号泣したバッバ・ワトソン。苦難を越えて復活、マスターズのV候補へ (2ページ目)

  • text by Reiko Takekawa/PGA TOUR JAPAN
  • photo by PGA TOUR

 それでも、ラブIIIはワトソンに米国選抜の副キャプテンへの就任を要請。ワトソンはこれを快諾し、チームの勝利にひと役買った。

「プレーはできなかったけど、チームの一員として貢献できたことは、僕にとって生涯の宝だ」

 ライダーカップを終えたあとは、そう喜びの声を発したワトソンだったが、今度はその後に突然、体調を崩した。そして同じ頃、夫人のアンジーさんが足の手術を受けるなど、ファミリーにも問題が起こって、体重は10kgほども減少した。

 ワトソンが当時を振り返る。

「(あのときは)僕は十分に食べることもできなかった。その結果、坂道を転がり落ちるように、成績も下降線をたどっていった」

 2017年はまさに厳しいシーズンとなった。最高位は、JB・ホームズ(アメリカ)と組んだチーム戦のチューリッヒ・クラシックの5位。予選落ち7回、棄権1回という厳しい状況が続く中、「引退」という文字も脳裏によぎったという。

「本当に"引退"を決意するまで、あとわずかなところだった。僕はもう『(ゴルフを)やめてもいい』と思ったんだ。でも、妻は違った。『泣き言を言っているヒマがあったら、しっかりゴルフをしなさい』と叱りつけられた。彼女は僕よりもずっと強いんだ(笑)」

 もとプロバスケットボールプレーヤーのアンジーさんの言葉は、誰よりもワトソンの心に響いた。

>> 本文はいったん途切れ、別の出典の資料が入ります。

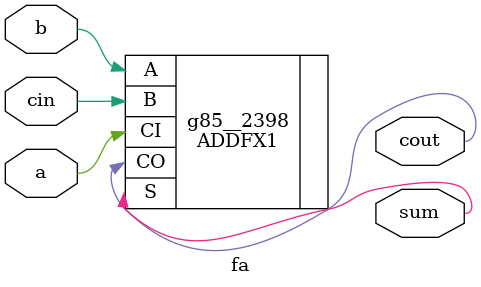
<source format=v>


// Verification Directory fv/fa

module fa(sum, cout, a, b, cin);
  input a, b, cin;
  output sum, cout;
  wire a, b, cin;
  wire sum, cout;
  ADDFX1 g85__2398(.A (b), .B (cin), .CI (a), .CO (cout), .S (sum));
endmodule


</source>
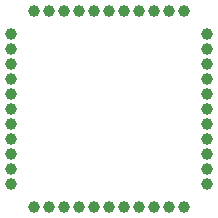
<source format=gbr>
%TF.GenerationSoftware,KiCad,Pcbnew,9.0.2*%
%TF.CreationDate,2025-06-01T13:38:19+02:00*%
%TF.ProjectId,FCB1010_controller,46434231-3031-4305-9f63-6f6e74726f6c,rev?*%
%TF.SameCoordinates,Original*%
%TF.FileFunction,Soldermask,Bot*%
%TF.FilePolarity,Negative*%
%FSLAX46Y46*%
G04 Gerber Fmt 4.6, Leading zero omitted, Abs format (unit mm)*
G04 Created by KiCad (PCBNEW 9.0.2) date 2025-06-01 13:38:19*
%MOMM*%
%LPD*%
G01*
G04 APERTURE LIST*
%ADD10C,1.000000*%
G04 APERTURE END LIST*
D10*
%TO.C,BRD1*%
X150000000Y-91700000D03*
X148730000Y-91700000D03*
X147460000Y-91700000D03*
X146190000Y-91700000D03*
X144920000Y-91700000D03*
X143650000Y-91700000D03*
X141700000Y-93650000D03*
X141700000Y-94920000D03*
X141700000Y-96190000D03*
X141700000Y-97460000D03*
X141700000Y-98730000D03*
X141700000Y-100000000D03*
X141700000Y-101270000D03*
X141700000Y-102540000D03*
X141700000Y-103810000D03*
X141700000Y-105080000D03*
X141700000Y-106350000D03*
X143650000Y-108300000D03*
X144920000Y-108300000D03*
X146190000Y-108300000D03*
X147460000Y-108300000D03*
X148730000Y-108300000D03*
X150000000Y-108300000D03*
X151270000Y-108300000D03*
X152540000Y-108300000D03*
X153810000Y-108300000D03*
X155080000Y-108300000D03*
X156350000Y-108300000D03*
X158300000Y-106350000D03*
X158300000Y-105080000D03*
X158300000Y-103810000D03*
X158300000Y-102540000D03*
X158300000Y-101270000D03*
X158300000Y-100000000D03*
X158300000Y-98730000D03*
X158300000Y-97460000D03*
X158300000Y-96190000D03*
X158300000Y-94920000D03*
X158300000Y-93650000D03*
X156350000Y-91700000D03*
X155080000Y-91700000D03*
X153810000Y-91700000D03*
X152540000Y-91700000D03*
X151270000Y-91700000D03*
%TD*%
M02*

</source>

「体調を崩した要因は言いたくない。でも、(夫人の叱咤激励を受けて)夏にはようやく体重も戻って、少しずつ自分らしいプレーができるようになった」

 そしてシーズン終了後、当初は長いオフを過ごす予定だったが、新シーズンが開幕したばかりの昨秋にも試合に出場。徐々にゴルフに対する意欲も取り戻していった。